Before implementing DRY code
, monthly_sums as (
    select
        quantity_on_hand.prod_id
        , quantity_on_hand.prod_sku
        , quantity_on_hand.recorded_at
        -- quantity ordered
        , coalesce(sum(
            case when int_ordered_items.assigned_wh = 'CA'
                then int_ordered_items.qty_ordered
            end )
            , 0) as last_30_day_qty_ordered_ca
        , coalesce(sum(
            case when int_ordered_items.assigned_wh = 'FL'
                then int_ordered_items.qty_ordered
            end )
            , 0) as last_30_day_qty_ordered_fl
        , coalesce(sum(
            case when int_ordered_items.assigned_wh = 'NJ'
                then int_ordered_items.qty_ordered
            end )
            , 0) as last_30_day_qty_ordered_nj
        , coalesce(sum(
            case when int_ordered_items.assigned_wh in ('FL', 'CA', 'NJ')
                then int_ordered_items.qty_ordered
            end )
            , 0) as last_30_day_qty_ordered

        -- cogs
        , round(coalesce(sum(
            case when int_ordered_items.assigned_wh = 'CA'
                then int_ordered_items.prod_cogs
            end ), 0)
            , 2) as last_30_day_cogs_ca
        , round(coalesce(sum(
            case when int_ordered_items.assigned_wh = 'FL'
                then int_ordered_items.prod_cogs
            end ), 0)
            , 2) as last_30_day_cogs_fl
        , round(coalesce(sum(
            case when int_ordered_items.assigned_wh = 'NJ'
                then int_ordered_items.prod_cogs
            end ), 0)
            , 2) as last_30_day_cogs_nj
        , round(coalesce(sum(
            case when int_ordered_items.assigned_wh in ('FL', 'CA', 'NJ')
                then int_ordered_items.prod_cogs
            end ), 0)
            , 2) as last_30_day_cogs

    from quantity_on_hand
    group by 1, 2, 3
)
After implementing DRY code
{% distribution_centres = var("distribution_centres") %}

, monthly_sums as (
    select
        quantity_on_hand.prod_id
        , quantity_on_hand.prod_sku
        , quantity_on_hand.recorded_at
        {% for distribution_centre in distribution_centres %}
        , coalesce(sum(
            case when int_ordered_items.assigned_wh = '{{ distribution_centre }}'
                then int_ordered_items.qty_ordered
            end )
            , 0) as last_30_day_qty_ordered_{{ distribution_centre }}
        {% endfor %}
        , coalesce(sum(
            case
                when
                    int_ordered_items.assigned_wh in (
                        '{{ distribution_centres|join("','") }}'
                    )
                    then int_ordered_items.qty_ordered
            end )
            , 0) as last_30_day_qty_ordered
        {% for distribution_centre in distribution_centres %}
        , round(coalesce(sum(
            case when int_ordered_items.assigned_wh = '{{ distribution_centre }}'
                then int_ordered_items.prod_cogs
            end ), 0)
            , 2) as last_30_day_cogs_{{ distribution_centre }}
        {% endfor %}
        , round(coalesce(sum(
            case
                when
                    int_ordered_items.assigned_wh in (
                        '{{ distribution_centres|join("','") }}'
                    )
                    then int_ordered_items.prod_cogs
            end ), 0)
            , 2) as last_30_day_cogs

    from quantity_on_hand
    group by 1, 2, 3
)

Caveats

You can’t simply reference the variables in a IN operator.

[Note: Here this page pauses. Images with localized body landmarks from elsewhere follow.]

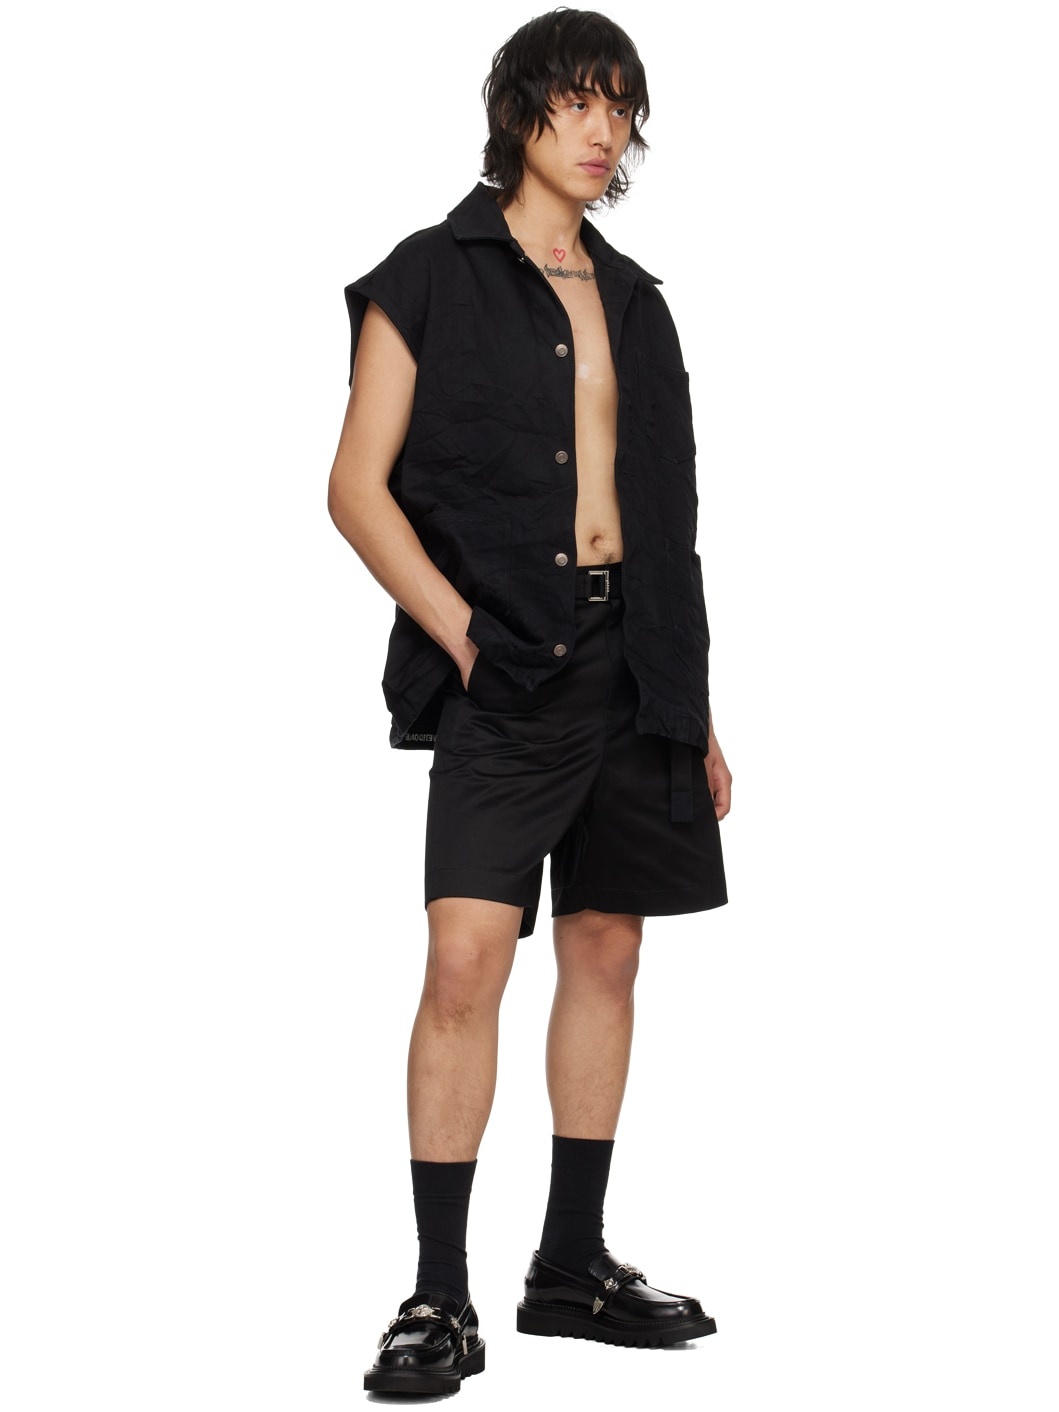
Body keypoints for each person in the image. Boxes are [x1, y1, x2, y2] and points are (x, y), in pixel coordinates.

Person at [327, 7, 731, 1396]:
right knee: (464, 964)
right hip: (506, 668)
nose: (603, 129)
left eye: (621, 107)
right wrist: (462, 636)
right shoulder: (427, 276)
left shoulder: (638, 301)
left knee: (607, 951)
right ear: (520, 113)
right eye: (578, 100)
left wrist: (692, 703)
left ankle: (569, 1266)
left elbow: (668, 521)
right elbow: (355, 489)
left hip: (638, 668)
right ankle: (439, 1296)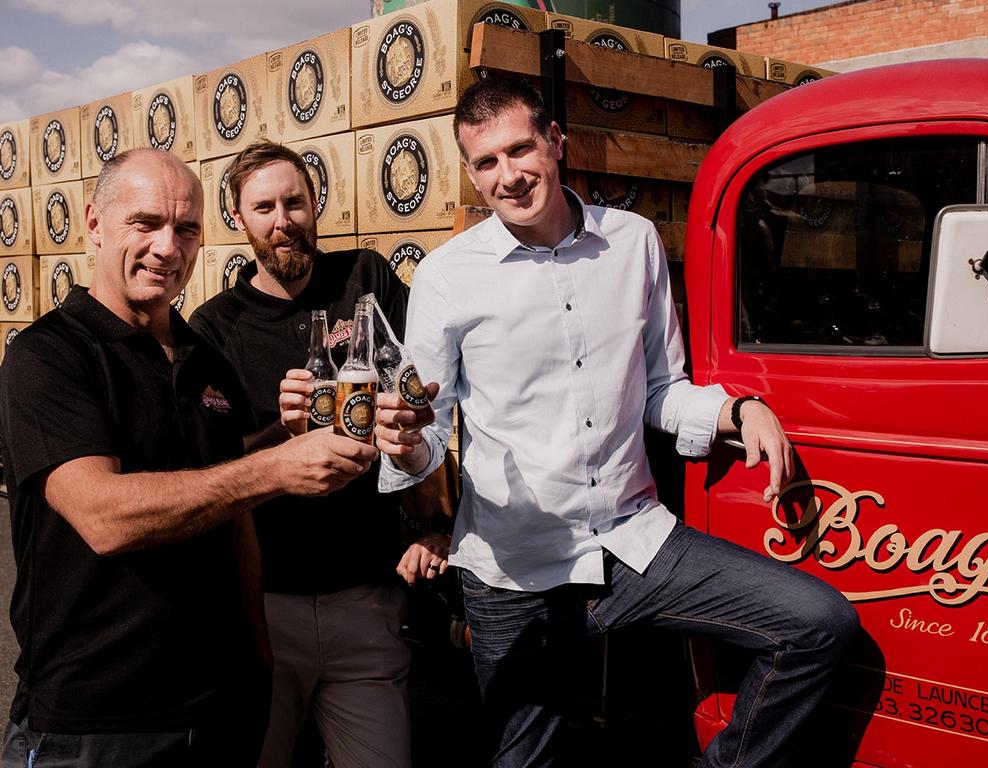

For example, this is what you might want to do:

select *
from warehouses in ({{ distribution_centres }})

It will throw an error (an extremely esoteric one at that).

Do this instead:

select *
from warehouses in ('{{ distribution_centres|join("','") }}')

With the help of dbt project variables and Jinja, I was able to say goodbye to hard-coded values and embrace a DRY workflow. Not only did it save me a ton of time, but it also made my code base more maintainable and easier to work with in the long run. So the next time you find yourself drowning in a sea of hard-coded values, just remember: dbt project variables and Jinja can be your lifesavers. It’s not every day that you get to be a data superhero, but when you do, it feels pretty darn good!